═════ Information provided ═════
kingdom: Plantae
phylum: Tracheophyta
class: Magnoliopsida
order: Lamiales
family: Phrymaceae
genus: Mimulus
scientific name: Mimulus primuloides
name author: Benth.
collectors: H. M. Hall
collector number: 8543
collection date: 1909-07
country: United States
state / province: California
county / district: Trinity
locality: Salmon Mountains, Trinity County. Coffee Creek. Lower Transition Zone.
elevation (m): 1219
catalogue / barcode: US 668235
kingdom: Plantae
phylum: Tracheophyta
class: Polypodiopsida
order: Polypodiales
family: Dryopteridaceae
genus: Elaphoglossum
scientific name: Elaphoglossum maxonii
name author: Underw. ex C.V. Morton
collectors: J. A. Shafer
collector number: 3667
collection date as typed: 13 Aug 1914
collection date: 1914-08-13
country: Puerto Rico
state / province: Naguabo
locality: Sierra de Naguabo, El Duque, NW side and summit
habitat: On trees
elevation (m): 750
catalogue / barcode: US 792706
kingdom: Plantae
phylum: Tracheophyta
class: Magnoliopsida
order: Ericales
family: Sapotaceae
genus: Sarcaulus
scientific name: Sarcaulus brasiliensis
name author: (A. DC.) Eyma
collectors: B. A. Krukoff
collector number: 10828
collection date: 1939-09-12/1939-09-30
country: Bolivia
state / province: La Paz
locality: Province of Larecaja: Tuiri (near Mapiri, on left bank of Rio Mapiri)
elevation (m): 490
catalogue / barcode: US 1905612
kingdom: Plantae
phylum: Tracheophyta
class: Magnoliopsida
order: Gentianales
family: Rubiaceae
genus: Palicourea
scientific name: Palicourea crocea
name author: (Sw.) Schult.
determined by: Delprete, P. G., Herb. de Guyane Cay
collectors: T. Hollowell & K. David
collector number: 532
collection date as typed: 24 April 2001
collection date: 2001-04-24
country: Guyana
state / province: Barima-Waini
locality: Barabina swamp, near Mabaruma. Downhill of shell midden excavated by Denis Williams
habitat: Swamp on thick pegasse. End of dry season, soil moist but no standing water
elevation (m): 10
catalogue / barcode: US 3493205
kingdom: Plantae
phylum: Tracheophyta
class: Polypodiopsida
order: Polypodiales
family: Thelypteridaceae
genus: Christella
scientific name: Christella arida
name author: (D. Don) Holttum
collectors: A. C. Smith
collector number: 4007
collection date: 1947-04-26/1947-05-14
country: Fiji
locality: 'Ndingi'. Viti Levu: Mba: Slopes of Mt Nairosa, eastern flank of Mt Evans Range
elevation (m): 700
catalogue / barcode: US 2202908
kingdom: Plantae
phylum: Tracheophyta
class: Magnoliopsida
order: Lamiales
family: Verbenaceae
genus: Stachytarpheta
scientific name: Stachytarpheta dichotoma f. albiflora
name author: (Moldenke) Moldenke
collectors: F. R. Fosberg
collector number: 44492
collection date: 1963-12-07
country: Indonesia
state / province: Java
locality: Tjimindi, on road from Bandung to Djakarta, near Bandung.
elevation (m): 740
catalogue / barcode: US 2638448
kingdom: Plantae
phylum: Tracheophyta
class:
═════
## Brief
Reproduce the data in full, substituting "catalog number" for every occurrence of "catalogue / barcode" and leaving all other text unchanged.

## Solution
kingdom: Plantae
phylum: Tracheophyta
class: Magnoliopsida
order: Lamiales
family: Phrymaceae
genus: Mimulus
scientific name: Mimulus primuloides
name author: Benth.
collectors: H. M. Hall
collector number: 8543
collection date: 1909-07
country: United States
state / province: California
county / district: Trinity
locality: Salmon Mountains, Trinity County. Coffee Creek. Lower Transition Zone.
elevation (m): 1219
catalog number: US 668235
kingdom: Plantae
phylum: Tracheophyta
class: Polypodiopsida
order: Polypodiales
family: Dryopteridaceae
genus: Elaphoglossum
scientific name: Elaphoglossum maxonii
name author: Underw. ex C.V. Morton
collectors: J. A. Shafer
collector number: 3667
collection date as typed: 13 Aug 1914
collection date: 1914-08-13
country: Puerto Rico
state / province: Naguabo
locality: Sierra de Naguabo, El Duque, NW side and summit
habitat: On trees
elevation (m): 750
catalog number: US 792706
kingdom: Plantae
phylum: Tracheophyta
class: Magnoliopsida
order: Ericales
family: Sapotaceae
genus: Sarcaulus
scientific name: Sarcaulus brasiliensis
name author: (A. DC.) Eyma
collectors: B. A. Krukoff
collector number: 10828
collection date: 1939-09-12/1939-09-30
country: Bolivia
state / province: La Paz
locality: Province of Larecaja: Tuiri (near Mapiri, on left bank of Rio Mapiri)
elevation (m): 490
catalog number: US 1905612
kingdom: Plantae
phylum: Tracheophyta
class: Magnoliopsida
order: Gentianales
family: Rubiaceae
genus: Palicourea
scientific name: Palicourea crocea
name author: (Sw.) Schult.
determined by: Delprete, P. G., Herb. de Guyane Cay
collectors: T. Hollowell & K. David
collector number: 532
collection date as typed: 24 April 2001
collection date: 2001-04-24
country: Guyana
state / province: Barima-Waini
locality: Barabina swamp, near Mabaruma. Downhill of shell midden excavated by Denis Williams
habitat: Swamp on thick pegasse. End of dry season, soil moist but no standing water
elevation (m): 10
catalog number: US 3493205
kingdom: Plantae
phylum: Tracheophyta
class: Polypodiopsida
order: Polypodiales
family: Thelypteridaceae
genus: Christella
scientific name: Christella arida
name author: (D. Don) Holttum
collectors: A. C. Smith
collector number: 4007
collection date: 1947-04-26/1947-05-14
country: Fiji
locality: 'Ndingi'. Viti Levu: Mba: Slopes of Mt Nairosa, eastern flank of Mt Evans Range
elevation (m): 700
catalog number: US 2202908
kingdom: Plantae
phylum: Tracheophyta
class: Magnoliopsida
order: Lamiales
family: Verbenaceae
genus: Stachytarpheta
scientific name: Stachytarpheta dichotoma f. albiflora
name author: (Moldenke) Moldenke
collectors: F. R. Fosberg
collector number: 44492
collection date: 1963-12-07
country: Indonesia
state / province: Java
locality: Tjimindi, on road from Bandung to Djakarta, near Bandung.
elevation (m): 740
catalog number: US 2638448
kingdom: Plantae
phylum: Tracheophyta
class:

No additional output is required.